Energy in a Pendulum

In a simple pendulum with no friction, mechanical energy is conserved. Total mechanical energy is a combination of kinetic energy and gravitational potential energy. Every bit the pendulum swings back and forth, there is a constant exchange between kinetic free energy and gravitational potential energy.

Potential Energy

The potential energy of the pendulum can be modeled off of the basic equation

PE = mgh

where g is the acceleration due to gravity and h is the top. We often employ this equation to model objects in free autumn.

However, the pendulum is constrained by the rod or string and is not in free autumn. Thus nosotros must express the height in terms of θ, the angle and L, the length of the pendulum. Thus h = 50(1 – COS θ)

When θ = 90 ° the pendulum is at its highest point. The COS 90 ° = 0, and h = L(ane-0) = Fifty, and PE = mgL(1 – COS θ) = mgL

When the pendulum is at its lowest point, θ = 0 ° COS 0 ° = one and h = 50 (ane-ane) = 0, and PE = mgL(1 –1) = 0

At all points in-between the potential energy can be described using PE = mgL(1 – COS θ)

Kinetic Free energy

Ignoring friction and other not-conservative forces, we find that in a simple pendulum, mechanical energy is conserved.
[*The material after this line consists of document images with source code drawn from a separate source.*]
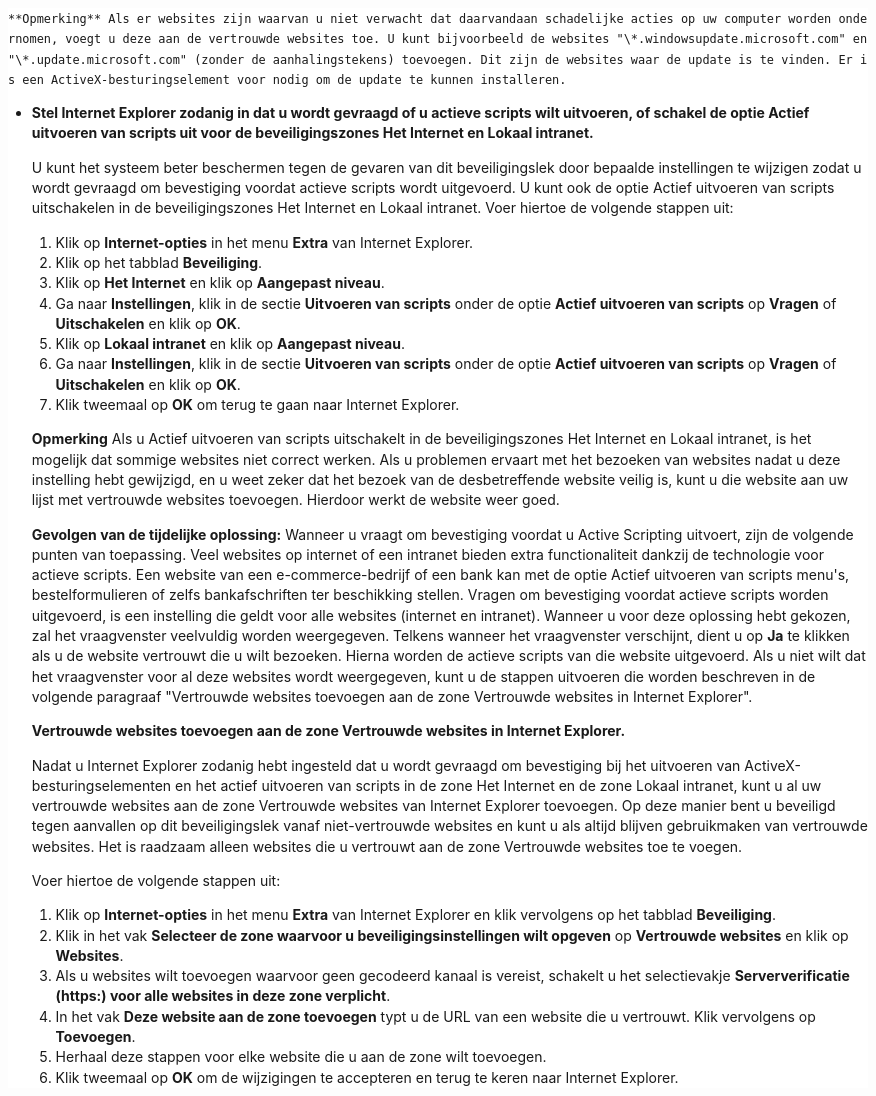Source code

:     **Opmerking** Als er websites zijn waarvan u niet verwacht dat daarvandaan schadelijke acties op uw computer worden ondernomen, voegt u deze aan de vertrouwde websites toe. U kunt bijvoorbeeld de websites "\*.windowsupdate.microsoft.com" en "\*.update.microsoft.com" (zonder de aanhalingstekens) toevoegen. Dit zijn de websites waar de update is te vinden. Er is een ActiveX-besturingselement voor nodig om de update te kunnen installeren.

-   **Stel Internet Explorer zodanig in dat u wordt gevraagd of u actieve scripts wilt uitvoeren, of schakel de optie Actief uitvoeren van scripts uit voor de beveiligingszones Het Internet en Lokaal intranet.**

    U kunt het systeem beter beschermen tegen de gevaren van dit beveiligingslek door bepaalde instellingen te wijzigen zodat u wordt gevraagd om bevestiging voordat actieve scripts wordt uitgevoerd. U kunt ook de optie Actief uitvoeren van scripts uitschakelen in de beveiligingszones Het Internet en Lokaal intranet. Voer hiertoe de volgende stappen uit:

    1.  Klik op **Internet-opties** in het menu **Extra** van Internet Explorer.
    2.  Klik op het tabblad **Beveiliging**.
    3.  Klik op **Het Internet** en klik op **Aangepast niveau**.
    4.  Ga naar **Instellingen**, klik in de sectie **Uitvoeren van scripts** onder de optie **Actief uitvoeren van scripts** op **Vragen** of **Uitschakelen** en klik op **OK**.
    5.  Klik op **Lokaal intranet** en klik op **Aangepast niveau**.
    6.  Ga naar **Instellingen**, klik in de sectie **Uitvoeren van scripts** onder de optie **Actief uitvoeren van scripts** op **Vragen** of **Uitschakelen** en klik op **OK**.
    7.  Klik tweemaal op **OK** om terug te gaan naar Internet Explorer.

    **Opmerking** Als u Actief uitvoeren van scripts uitschakelt in de beveiligingszones Het Internet en Lokaal intranet, is het mogelijk dat sommige websites niet correct werken. Als u problemen ervaart met het bezoeken van websites nadat u deze instelling hebt gewijzigd, en u weet zeker dat het bezoek van de desbetreffende website veilig is, kunt u die website aan uw lijst met vertrouwde websites toevoegen. Hierdoor werkt de website weer goed.

    **Gevolgen van de tijdelijke oplossing:** Wanneer u vraagt om bevestiging voordat u Active Scripting uitvoert, zijn de volgende punten van toepassing. Veel websites op internet of een intranet bieden extra functionaliteit dankzij de technologie voor actieve scripts. Een website van een e-commerce-bedrijf of een bank kan met de optie Actief uitvoeren van scripts menu's, bestelformulieren of zelfs bankafschriften ter beschikking stellen. Vragen om bevestiging voordat actieve scripts worden uitgevoerd, is een instelling die geldt voor alle websites (internet en intranet). Wanneer u voor deze oplossing hebt gekozen, zal het vraagvenster veelvuldig worden weergegeven. Telkens wanneer het vraagvenster verschijnt, dient u op **Ja** te klikken als u de website vertrouwt die u wilt bezoeken. Hierna worden de actieve scripts van die website uitgevoerd. Als u niet wilt dat het vraagvenster voor al deze websites wordt weergegeven, kunt u de stappen uitvoeren die worden beschreven in de volgende paragraaf "Vertrouwde websites toevoegen aan de zone Vertrouwde websites in Internet Explorer".

    **Vertrouwde websites toevoegen aan de zone Vertrouwde websites in Internet Explorer.**

    Nadat u Internet Explorer zodanig hebt ingesteld dat u wordt gevraagd om bevestiging bij het uitvoeren van ActiveX-besturingselementen en het actief uitvoeren van scripts in de zone Het Internet en de zone Lokaal intranet, kunt u al uw vertrouwde websites aan de zone Vertrouwde websites van Internet Explorer toevoegen. Op deze manier bent u beveiligd tegen aanvallen op dit beveiligingslek vanaf niet-vertrouwde websites en kunt u als altijd blijven gebruikmaken van vertrouwde websites. Het is raadzaam alleen websites die u vertrouwt aan de zone Vertrouwde websites toe te voegen.

    Voer hiertoe de volgende stappen uit:

    1.  Klik op **Internet-opties** in het menu **Extra** van Internet Explorer en klik vervolgens op het tabblad **Beveiliging**.
    2.  Klik in het vak **Selecteer de zone waarvoor u beveiligingsinstellingen wilt opgeven** op **Vertrouwde websites** en klik op **Websites**.
    3.  Als u websites wilt toevoegen waarvoor geen gecodeerd kanaal is vereist, schakelt u het selectievakje **Serververificatie (https:) voor alle websites in deze zone verplicht**.
    4.  In het vak **Deze website aan de zone toevoegen** typt u de URL van een website die u vertrouwt. Klik vervolgens op **Toevoegen**.
    5.  Herhaal deze stappen voor elke website die u aan de zone wilt toevoegen.
    6.  Klik tweemaal op **OK** om de wijzigingen te accepteren en terug te keren naar Internet Explorer.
The kinetic free energy would be KE= ½mv² ,where m is the mass of the pendulum, and five is the speed of the pendulum.

At its highest point (Point A) the pendulum is momentarily motionless. All of the free energy in the pendulum is gravitational potential energy and there is no kinetic energy. At the lowest point (Indicate D) the pendulum has its greatest speed. All of the free energy in the pendulum is kinetic energy and there is no gravitational potential energy. Still, the full energy is constant every bit a office of time. Yous can detect this in the post-obit BU Physlet on energy in a pendulum.

Simple Pendulum in four positions

If in that location is friction, nosotros have a damped pendulum which exhibits damped harmonic motion. All of the mechanical free energy somewhen becomes other forms of energy such equally heat or audio.

Mass and the Menstruation

Your investigations should accept plant that mass does not affect the catamenia of a pendulum. One reason to explain this is using conservation of energy.

If we examine the equations for conservation of energy in a pendulum system nosotros find that mass cancels out of the equations.

KE_i + PE_i= KE_f+PE_f

[½mv² + mgL(1-COSq) ]_i = [½mvⁱⁱ + mgL(1-COSq) ]_f

In that location is a straight relationship between the angle θ and the velocity. Because of this, the mass does non bear upon the beliefs of the pendulum and does non alter the period of the pendulum.